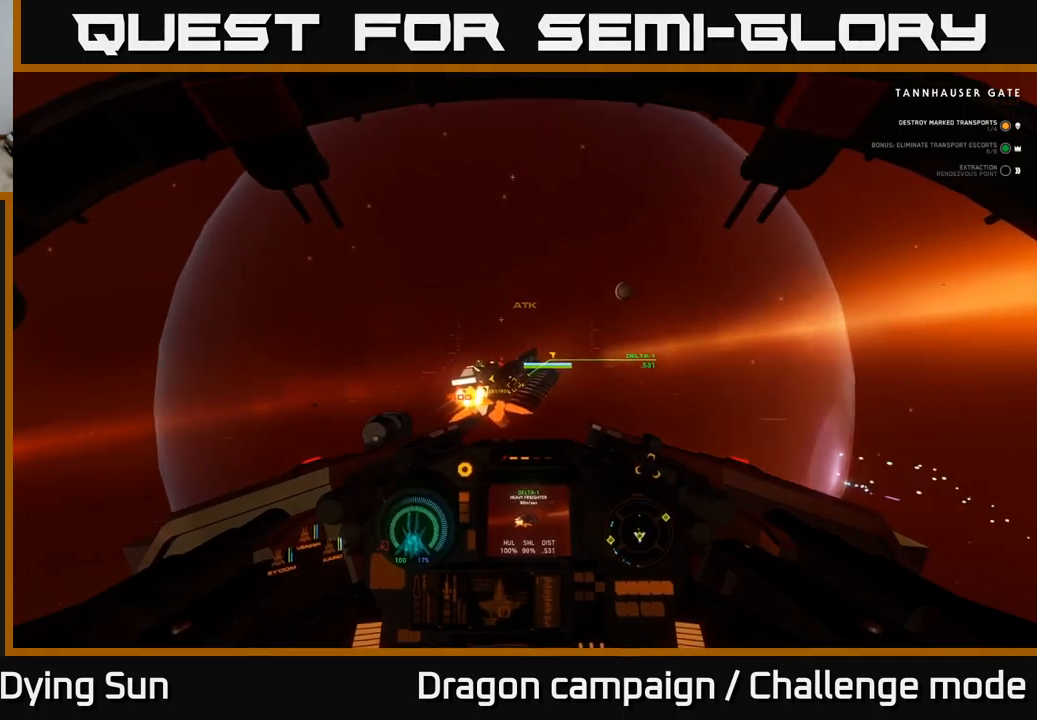
{"buttons": [], "left_stick": "center", "right_stick": "center", "events": [[50, "right_stick", "right"], [217, "right_stick", "center"]]}
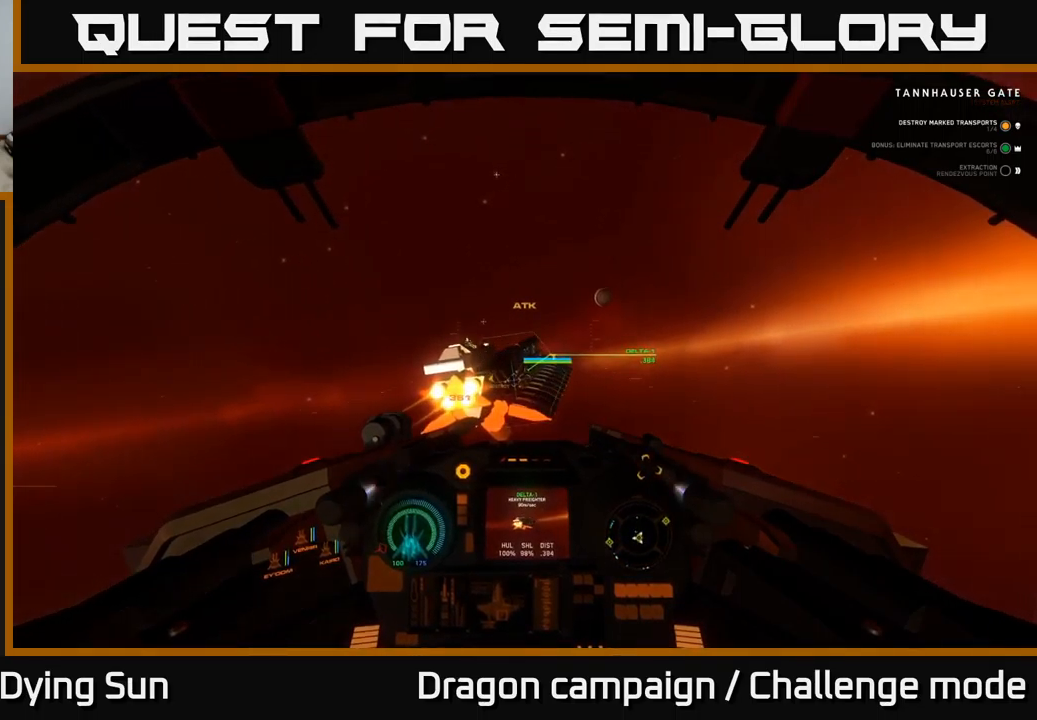
{"buttons": [], "left_stick": "down", "right_stick": "center", "events": [[17, "left_stick", "down"], [167, "right_stick", "up-left"], [350, "right_stick", "center"]]}
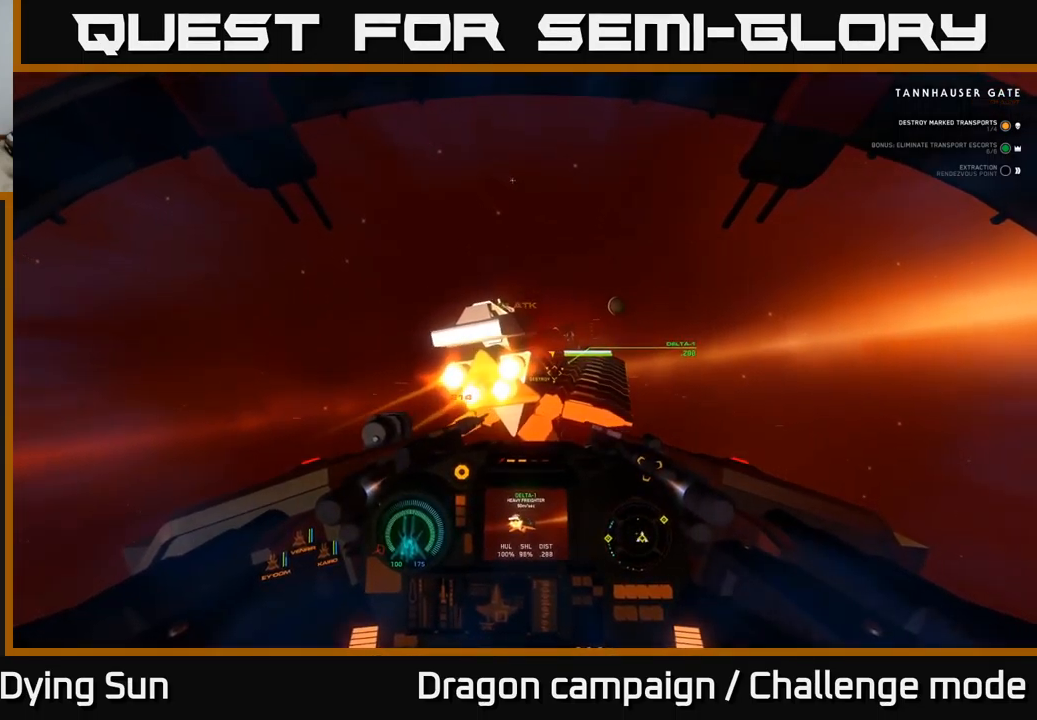
{"buttons": [], "left_stick": "down-right", "right_stick": "center", "events": [[17, "left_stick", "right"], [67, "left_stick", "center"], [117, "right_stick", "up-left"], [233, "R2", "down"], [233, "left_stick", "down-right"], [283, "right_stick", "up-right"], [317, "R2", "up"], [367, "right_stick", "right"], [500, "right_stick", "center"]]}
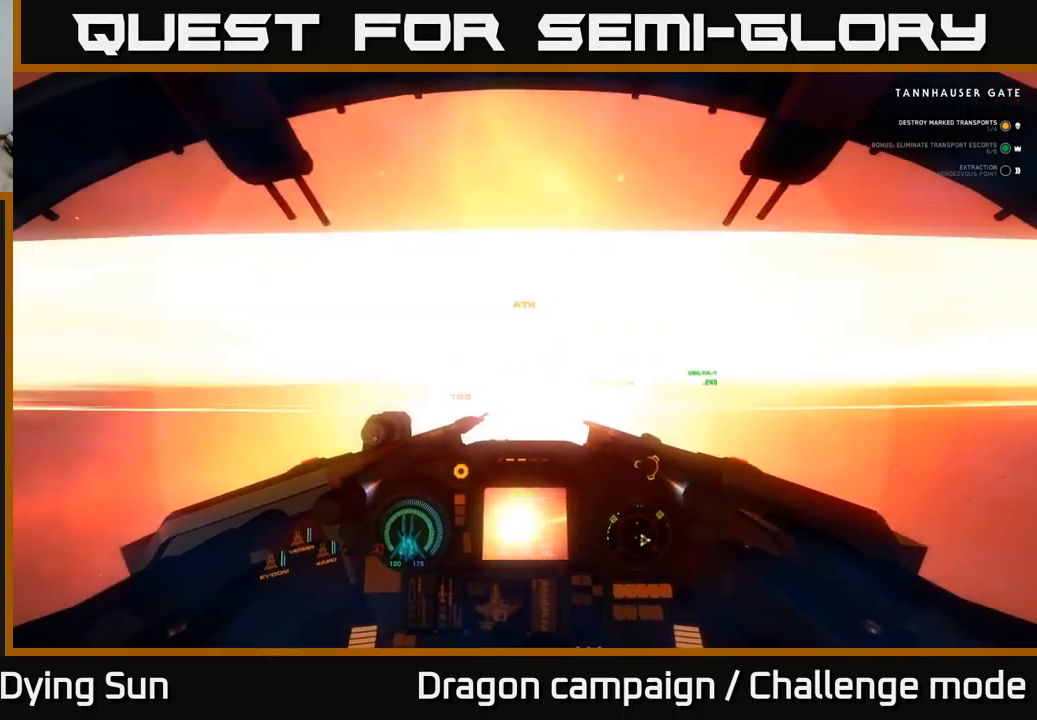
{"buttons": ["L2"], "left_stick": "center", "right_stick": "center", "events": [[50, "left_stick", "down"], [67, "R2", "down"], [183, "right_stick", "right"], [217, "R2", "up"], [250, "left_stick", "right"], [300, "left_stick", "center"], [400, "right_stick", "center"], [433, "Y", "down"], [467, "L2", "down"], [500, "Y", "up"]]}
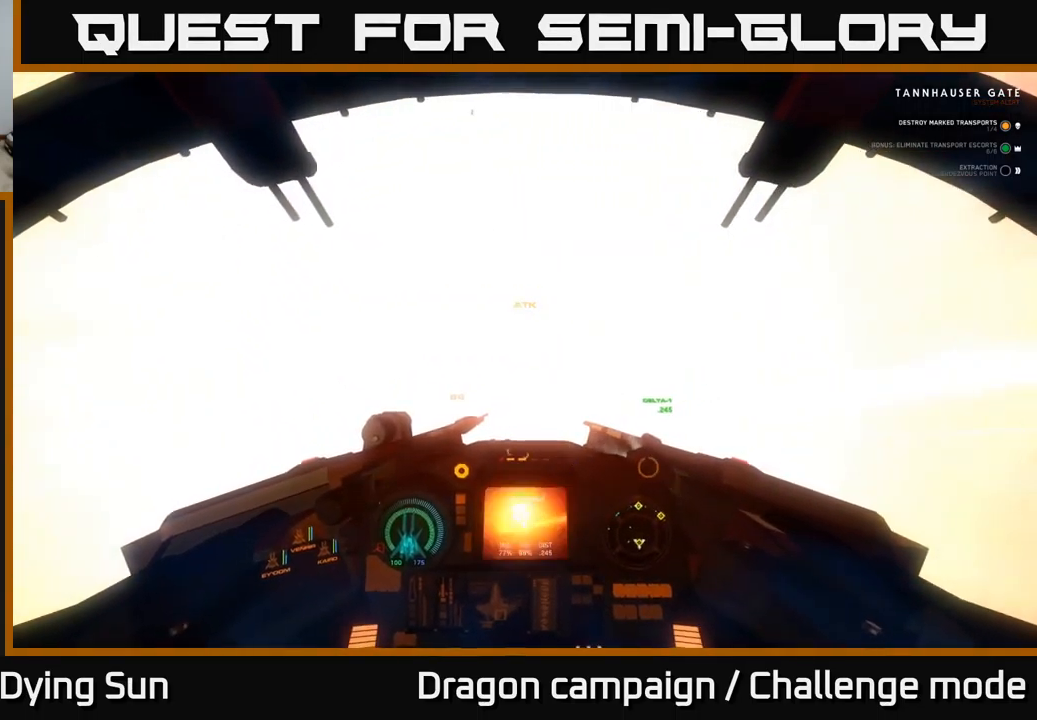
{"buttons": ["L2"], "left_stick": "center", "right_stick": "center", "events": [[167, "right_stick", "down-left"], [183, "L2", "up"], [317, "right_stick", "center"], [367, "R2", "down"], [400, "L2", "down"], [483, "R2", "up"]]}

+ + + + + + +

* [EXERCISE]
Omit the pictures, and quote the material above exactly as given.

* [OUTPUT]
{"buttons": [], "left_stick": "center", "right_stick": "center", "events": [[50, "right_stick", "right"], [217, "right_stick", "center"]]}
{"buttons": [], "left_stick": "down", "right_stick": "center", "events": [[17, "left_stick", "down"], [167, "right_stick", "up-left"], [350, "right_stick", "center"]]}
{"buttons": [], "left_stick": "down-right", "right_stick": "center", "events": [[17, "left_stick", "right"], [67, "left_stick", "center"], [117, "right_stick", "up-left"], [233, "R2", "down"], [233, "left_stick", "down-right"], [283, "right_stick", "up-right"], [317, "R2", "up"], [367, "right_stick", "right"], [500, "right_stick", "center"]]}
{"buttons": ["L2"], "left_stick": "center", "right_stick": "center", "events": [[50, "left_stick", "down"], [67, "R2", "down"], [183, "right_stick", "right"], [217, "R2", "up"], [250, "left_stick", "right"], [300, "left_stick", "center"], [400, "right_stick", "center"], [433, "Y", "down"], [467, "L2", "down"], [500, "Y", "up"]]}
{"buttons": ["L2"], "left_stick": "center", "right_stick": "center", "events": [[167, "right_stick", "down-left"], [183, "L2", "up"], [317, "right_stick", "center"], [367, "R2", "down"], [400, "L2", "down"], [483, "R2", "up"]]}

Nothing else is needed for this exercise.